This past week, Nug, our clever little Bot who teaches Creativity online, presented a neat Creativity Technique – Reversing Assumptions. It’s a great tool to use when you get stuck trying to find a way around, over or through an obstacle.

Our brains are famous for cutting corners and taking shortcuts. Whether it’s for the sake of speed and efficiency or because some decisions just aren’t worth spending time on, or even that our brains just don’t have the resources or power to process all the information coming at it, we find ourselves unknowingly cutting corners all the time.

For example, when you sit on a chair for the first time, you might test it a little to make sure it’ll hold your weight? Next time you sit on that same chair (or even one similar to it) your brain only has to do a quick visual inspection and you sit without having to test it again. Or, if you suddenly feel intense heat near your body, you move away from it. This is possibly linked to that time you were told, “don’t touch that, it’s hot”. And you did.
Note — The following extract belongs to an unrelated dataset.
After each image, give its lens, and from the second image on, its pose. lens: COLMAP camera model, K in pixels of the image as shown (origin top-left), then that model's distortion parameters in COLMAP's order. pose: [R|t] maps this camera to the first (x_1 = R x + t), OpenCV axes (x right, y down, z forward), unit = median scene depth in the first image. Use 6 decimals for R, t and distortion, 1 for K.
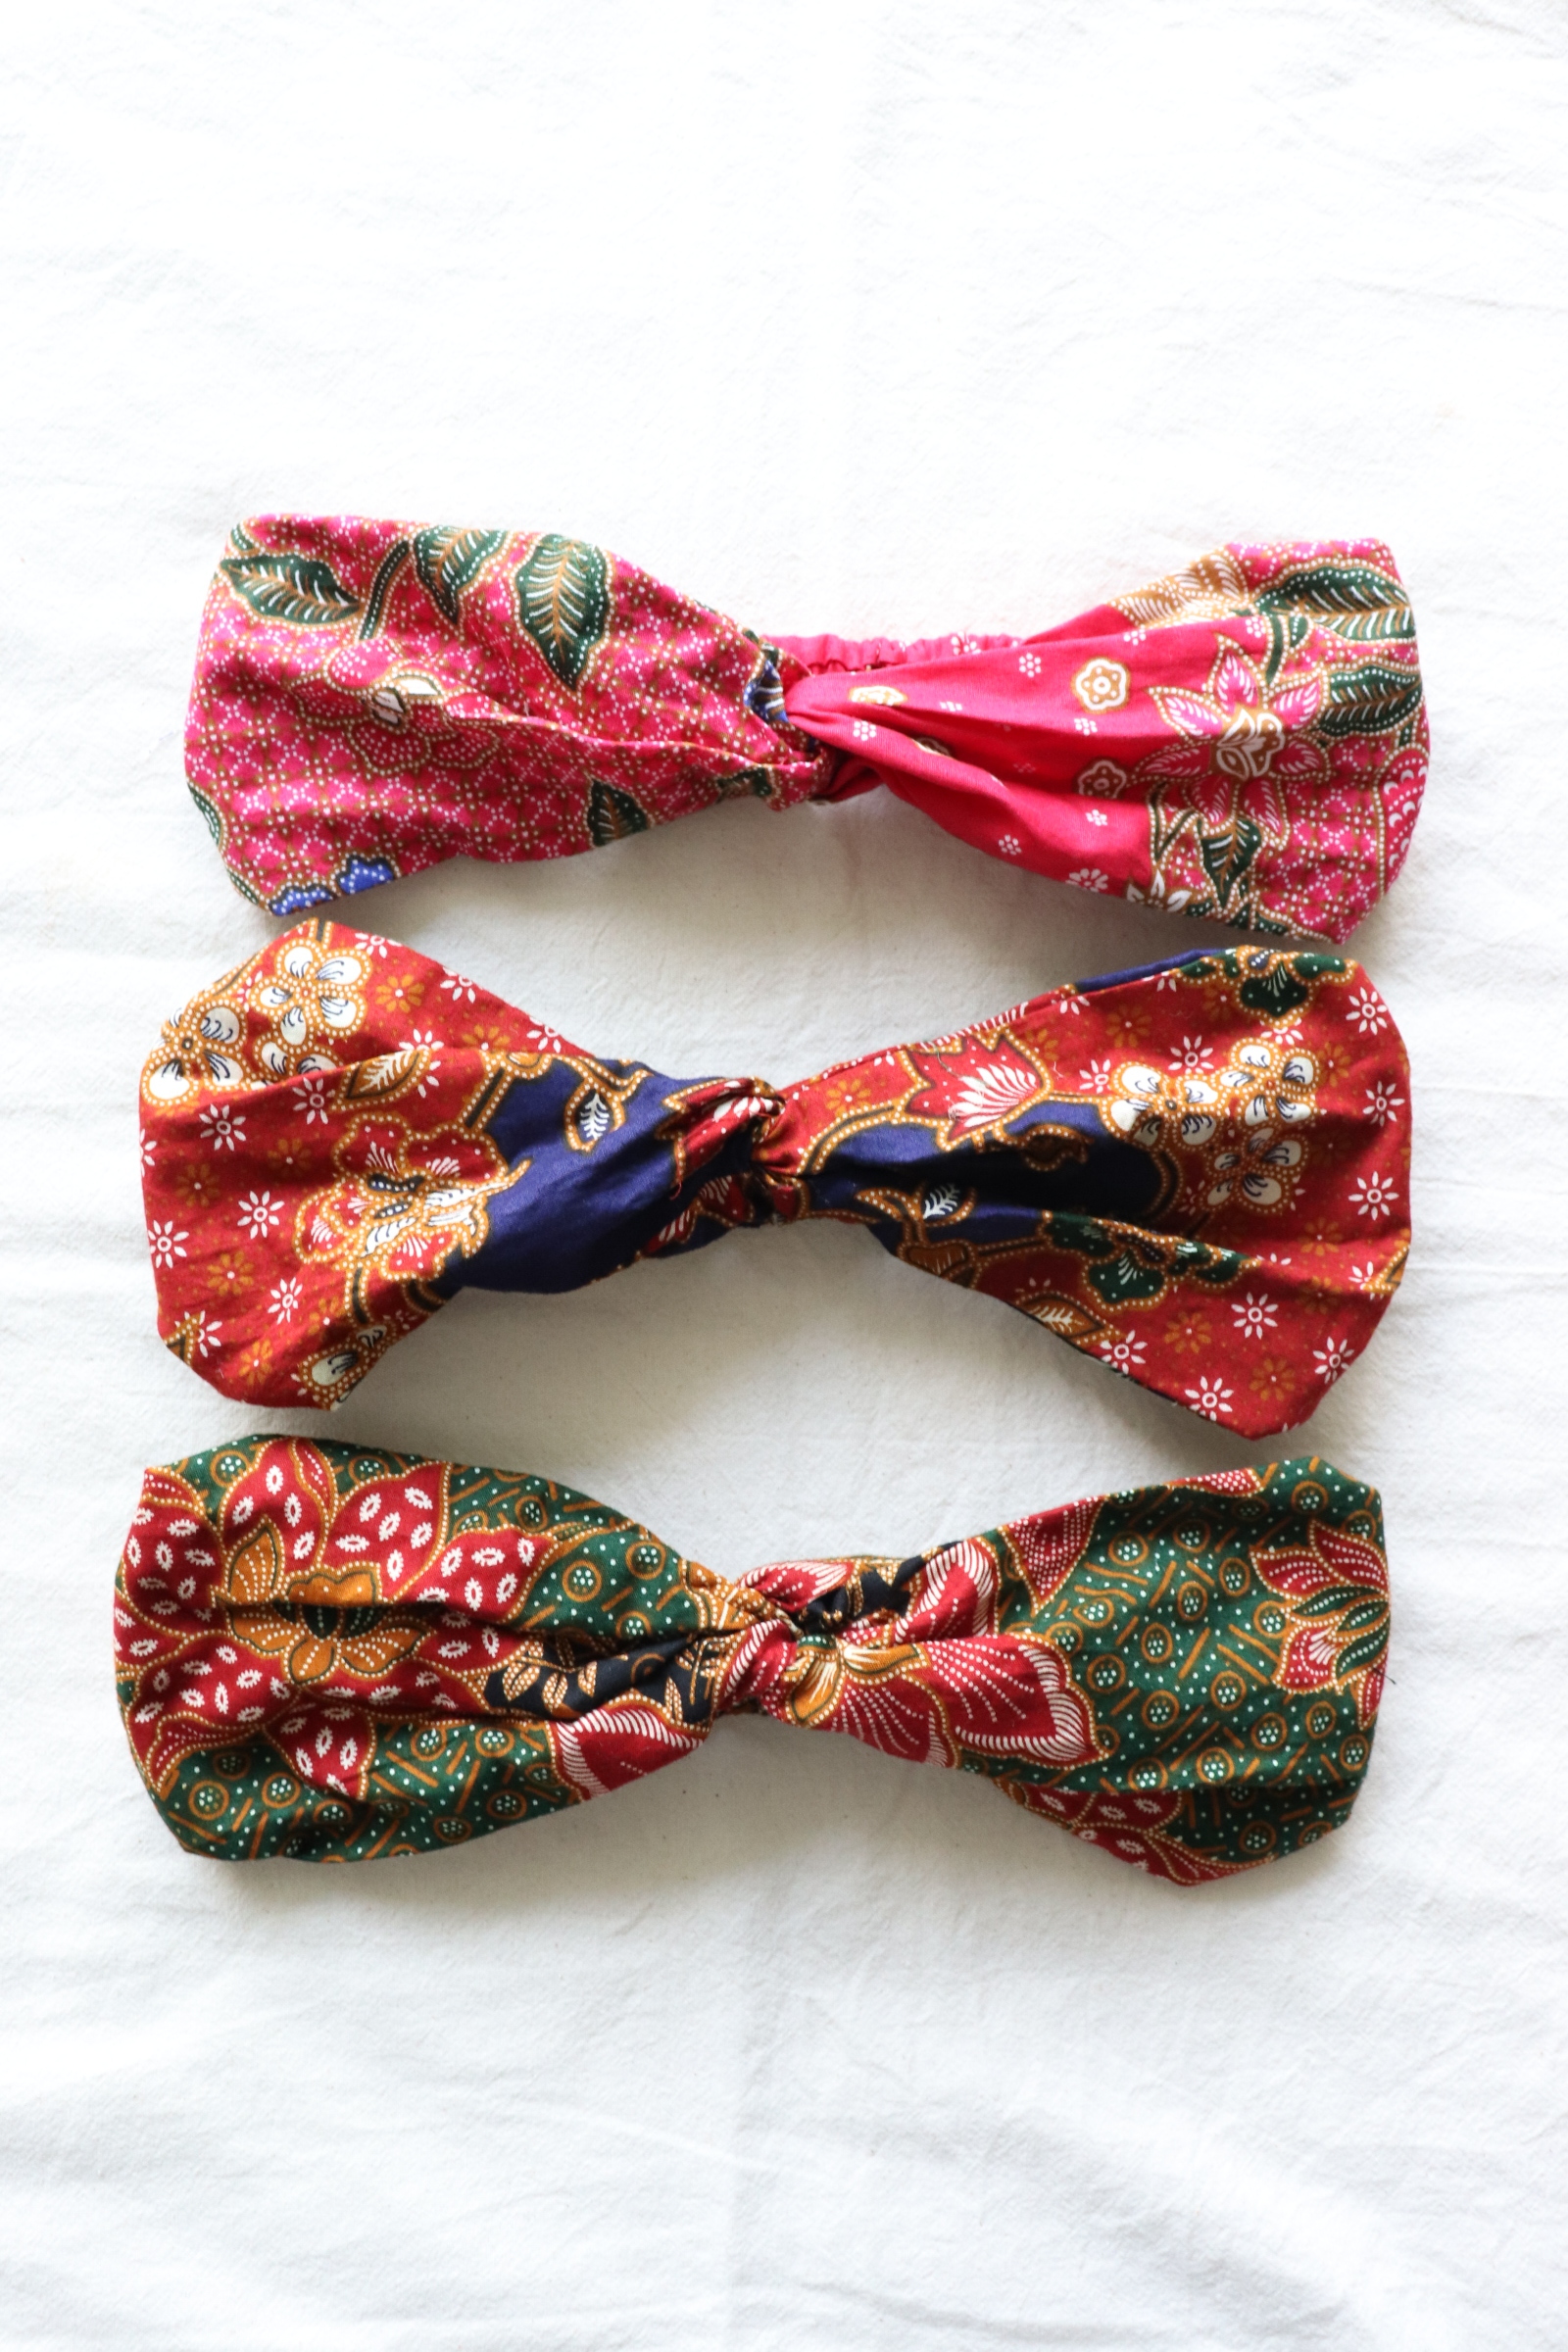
lens RADIAL K [[2105.7, 0, 799.0], [0, 2105.7, 1180.5], [0, 0, 1]] dist [-0.145618, 0.114555]
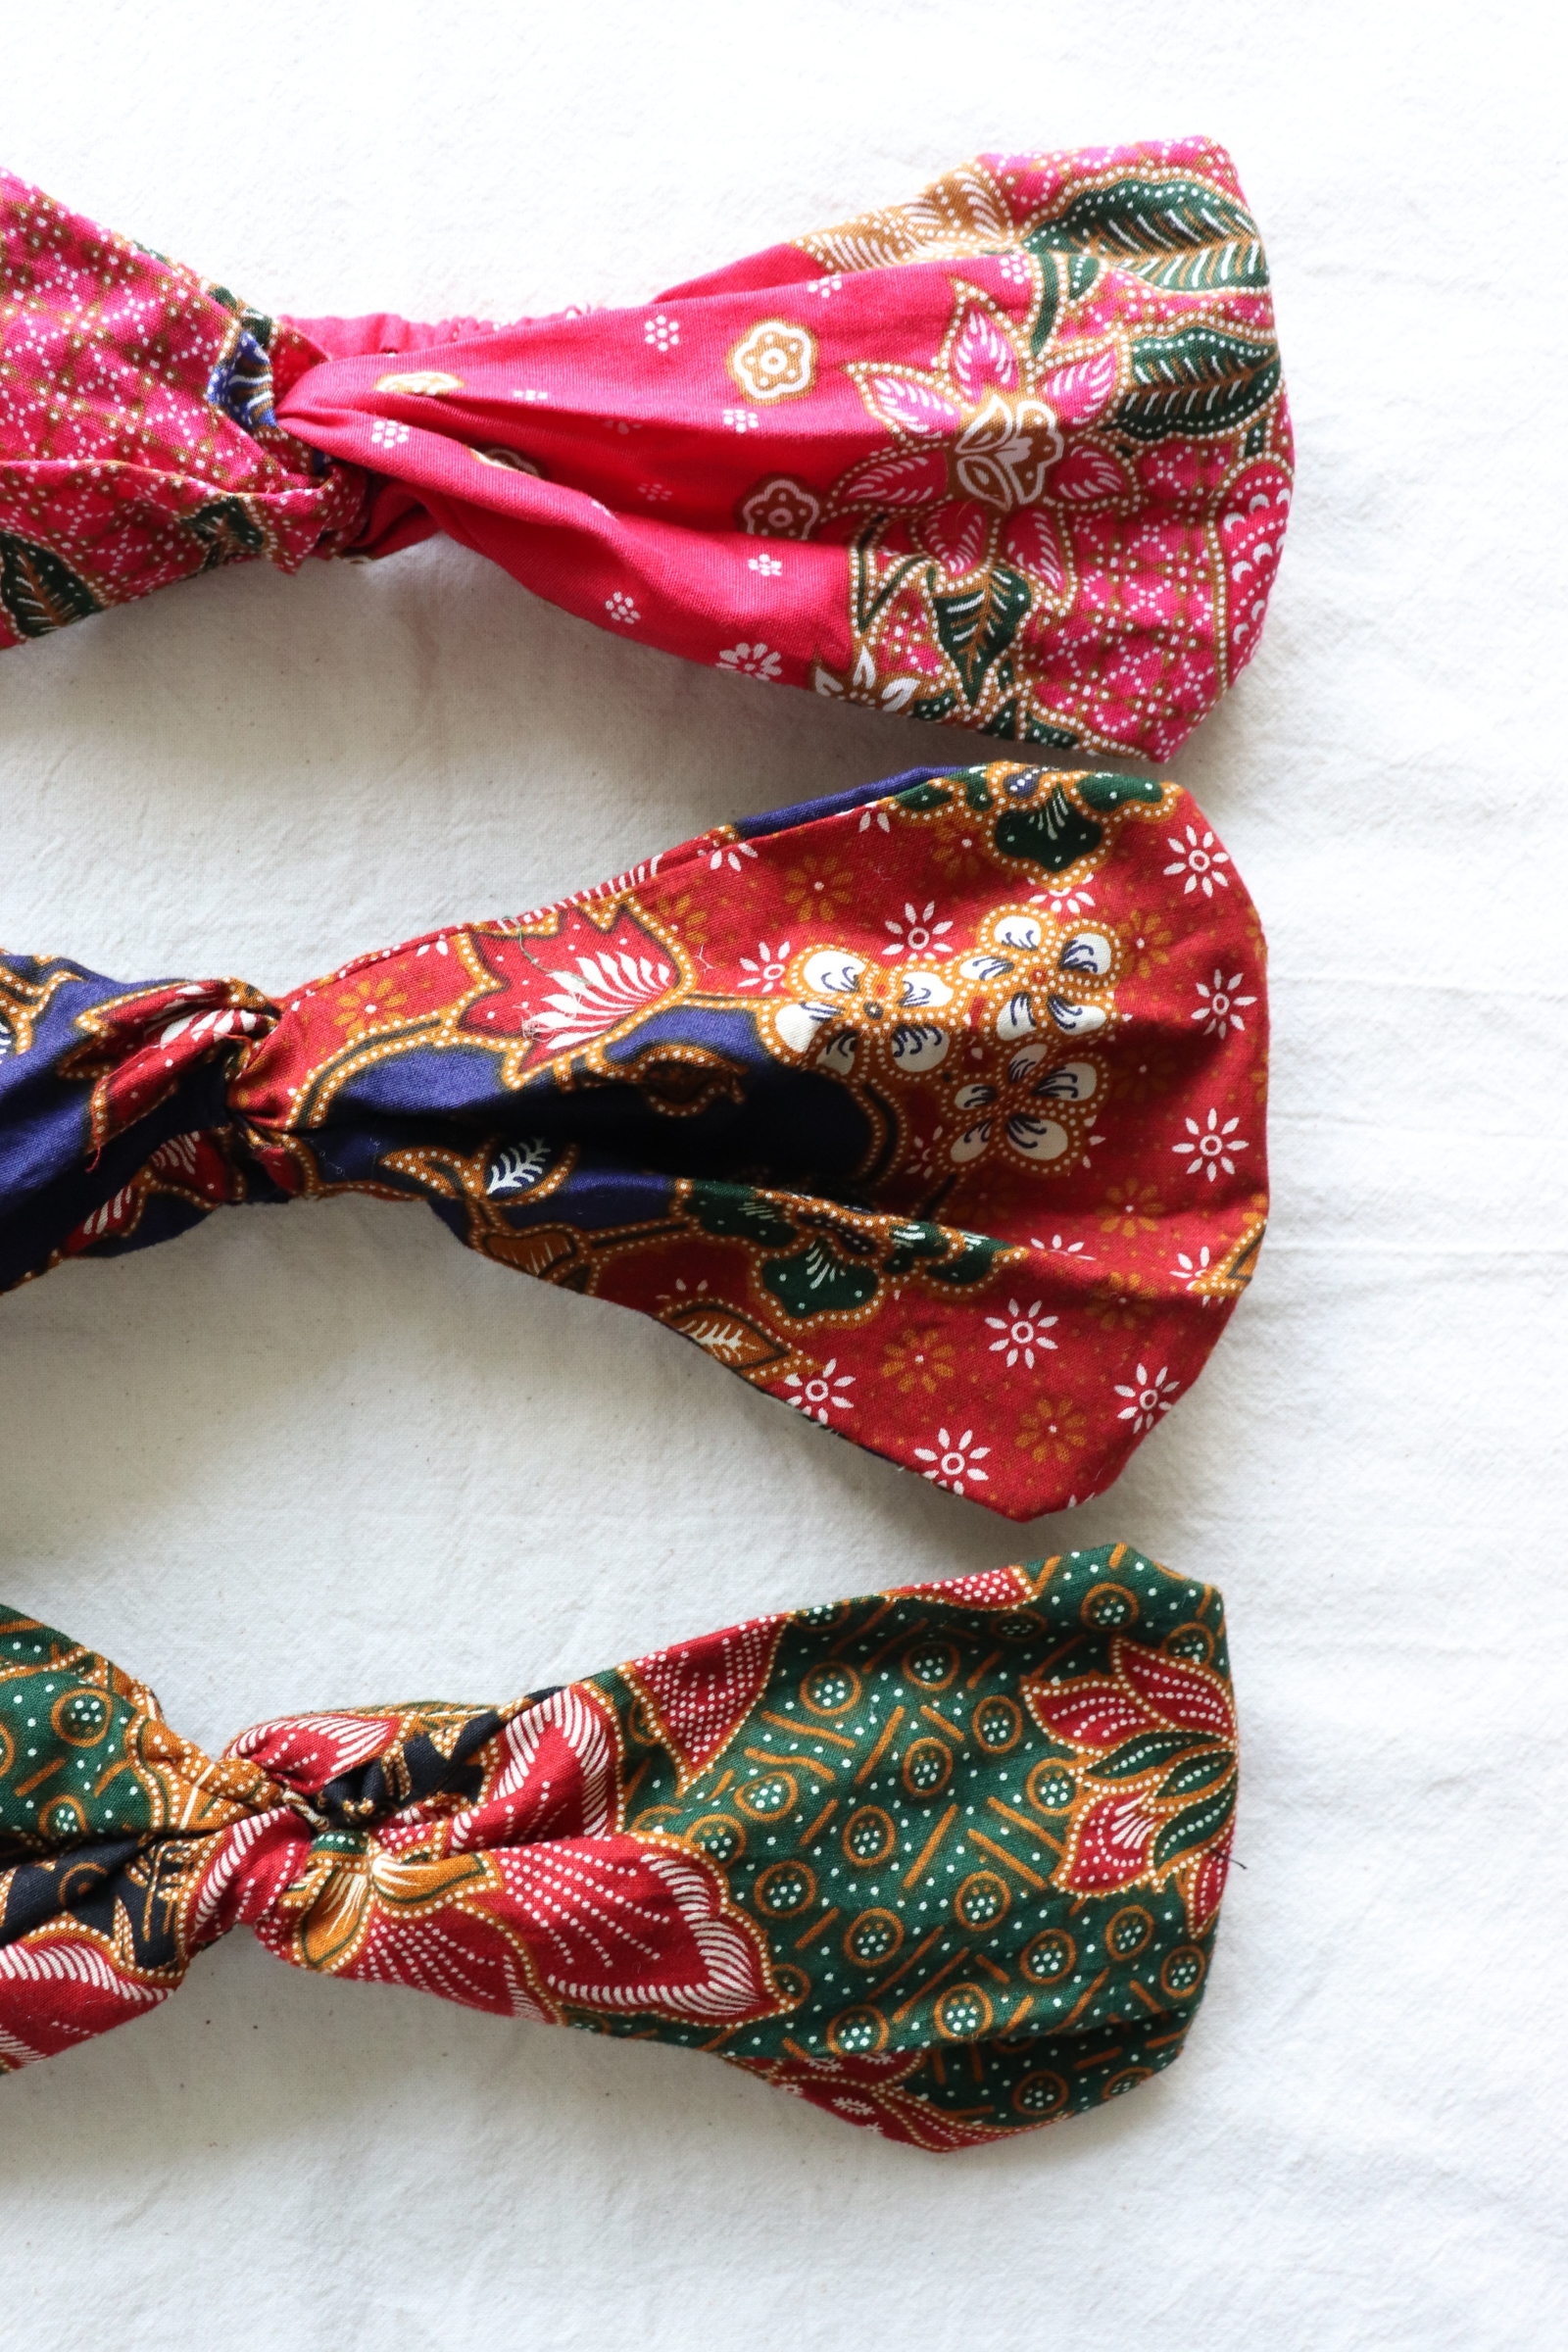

And while it’s a great survival mechanism, it can get in the way when we’re stuck with a problem or obstacle. Those assumptions that we’ve constructed for the sake of speed, efficiency or power conservation, may be the very things getting in our way. Because we hold so tightly on to them, or believe so rigidly in them (because they’ve always worked for us), we struggle to see past them, where the solution we’re looking for is waiting to be found.

Reversing Assumptions Technique

Michael Michalko developed a process called the Reversing Assumptions Technique. Not only does it help us breakdown our assumptions, it can also help us think about things in ways we haven’t before. There are thee simple steps to Reversing Assumptions:

  1. List your assumptions about the subject you’re working on. Suppose you wanted to create a new way of educating children. One assumption might be… “all classrooms must have a teacher”.
  2. Reverse the assumption by writing down the opposite. In this case it would be ‘Classrooms don’t need Teachers!’
  3. Now you ask yourself how to accomplish that reversal? You should try and list as many useful options or viewpoints.

One idea might be to use older children to teach younger children in such a way that they would both learn from the experience. Of course there are many others. By challenging the assumption and generating contrary ideas and thoughts, you may stumble across something quite profound and useful.

As with most Creativity Techniques, it’s simple and extremely useful. We’ve done such a great job embedding ourselves in the world around us, and constructing truths about how it works, that we have to continually practice breaking ourselves into new ways of looking at the world.